Issu d’une famille modeste de Haute-Guinée, employé des postes, Ahmed Sékou Touré fait ses classes en tant que dirigeant syndical. Lecteur assidu de Marx et Lénine, l’homme manie le verbe avec panache, ce qui lui permet de se faire élire député à l’Assemblée nationale en 1956. Le non au référendum le propulse à la tête de la Guinée indépendante. Dès lors, les artistes lui consacreront de nombreuses chansons, à l'instar de ce "Sékou Famaké" chanté en concert par Miriam Makéba.
Authenticité culturelle.
Pour contrer l'influence culturelle de l'ancienne métropole, Touré met en place une politique inédite sur le thème de l’authenticité. Selon lui, "la culture est une arme de domination plus efficace que le fusil". Dans un pays, où l’analphabétisme reste très répandu, la musique est un vecteur de propagande et d’affirmation nationale efficace.

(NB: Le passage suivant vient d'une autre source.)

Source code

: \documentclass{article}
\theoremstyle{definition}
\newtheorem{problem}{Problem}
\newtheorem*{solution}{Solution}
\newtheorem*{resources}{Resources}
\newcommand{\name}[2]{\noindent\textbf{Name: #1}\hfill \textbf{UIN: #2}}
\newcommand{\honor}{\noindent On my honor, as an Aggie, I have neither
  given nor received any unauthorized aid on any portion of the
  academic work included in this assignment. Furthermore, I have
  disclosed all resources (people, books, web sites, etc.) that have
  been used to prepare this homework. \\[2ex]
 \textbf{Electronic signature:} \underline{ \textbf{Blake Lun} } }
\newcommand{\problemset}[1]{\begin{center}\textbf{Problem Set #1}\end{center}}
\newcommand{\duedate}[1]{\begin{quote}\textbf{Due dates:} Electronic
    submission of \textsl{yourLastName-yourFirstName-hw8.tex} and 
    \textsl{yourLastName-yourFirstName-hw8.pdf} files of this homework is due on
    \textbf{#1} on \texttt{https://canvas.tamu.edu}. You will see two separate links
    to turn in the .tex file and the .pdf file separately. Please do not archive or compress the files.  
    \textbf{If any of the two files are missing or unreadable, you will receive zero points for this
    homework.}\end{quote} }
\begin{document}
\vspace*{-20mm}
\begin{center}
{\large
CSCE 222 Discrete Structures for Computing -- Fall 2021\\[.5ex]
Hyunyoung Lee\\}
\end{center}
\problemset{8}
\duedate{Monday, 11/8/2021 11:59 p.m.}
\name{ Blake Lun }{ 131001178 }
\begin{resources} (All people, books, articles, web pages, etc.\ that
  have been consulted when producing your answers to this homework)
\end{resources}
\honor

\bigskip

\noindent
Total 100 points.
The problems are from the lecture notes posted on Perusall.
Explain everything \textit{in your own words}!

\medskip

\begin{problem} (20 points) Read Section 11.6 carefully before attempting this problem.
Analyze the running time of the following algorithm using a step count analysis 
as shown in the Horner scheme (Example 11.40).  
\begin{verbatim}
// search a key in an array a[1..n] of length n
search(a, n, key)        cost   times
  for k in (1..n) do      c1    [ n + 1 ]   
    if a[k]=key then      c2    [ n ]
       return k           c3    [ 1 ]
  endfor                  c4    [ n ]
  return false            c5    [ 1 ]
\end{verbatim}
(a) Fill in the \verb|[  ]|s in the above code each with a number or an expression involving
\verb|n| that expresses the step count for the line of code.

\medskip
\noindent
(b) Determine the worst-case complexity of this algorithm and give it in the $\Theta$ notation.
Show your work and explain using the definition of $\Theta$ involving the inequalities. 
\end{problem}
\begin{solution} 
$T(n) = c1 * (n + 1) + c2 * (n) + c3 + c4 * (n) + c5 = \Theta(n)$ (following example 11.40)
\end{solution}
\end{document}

L’objectif est de faire naître une musique populaire guinéenne, à la croisée de la tradition et de la modernité.
Le mécénat d’État conduit à la
création d'orchestres dans les différentes régions du pays. Ces formations
s'affrontent lors de compétitions et les meilleures d'entre elles sont même
"nationalisées". Les musiciens jouissent du statut de
fonctionnaire. Leurs instruments et voyages de promotion dans le bloc de l’est
sont pris en charge par l’État. Parmi les plus
célèbres orchestres, citons Keletigui et ses Tambourinis, Balla et ses
Baladins, le Horoya Band, les Amazones de Guinée ou encore le Bembeya Jazz
national. Les créations musicales de ces formations sont enregistrées au studio
de la Révolution, financé par des fonds est-allemands, publiées par le label
d’Etat Silyphone que symbolise un éléphant (silly en langue soussou), l’emblème
du parti du président. Les morceaux sont ensuite diffusés sur les ondes de la radio
nationale dont est bientôt bannie toute musique occidentale. De la sorte, la musique mandingue rénovée devient
une influence majeure pour l'Afrique occidentale, au même titre que le highlife
ghanéen ou l'afro-beat nigérian.
Le Bembeya Jazz National mélange avec bonheur
jazz, highlife, rumba cubaine et répertoire traditionnel mandingue. Agrégat de
musiciens virtuoses, le groupe s’impose comme la formation la plus appréciée
de guinée et comme la matrice d’autres futurs big bands ouest-africains (le
Rail Band, les Ambassadeurs, Orchestra Baobab). Sur "Petit Sékou" (plus haut dans ce billet), le guitariste Sekou Diabaté fait admirer son immense talent.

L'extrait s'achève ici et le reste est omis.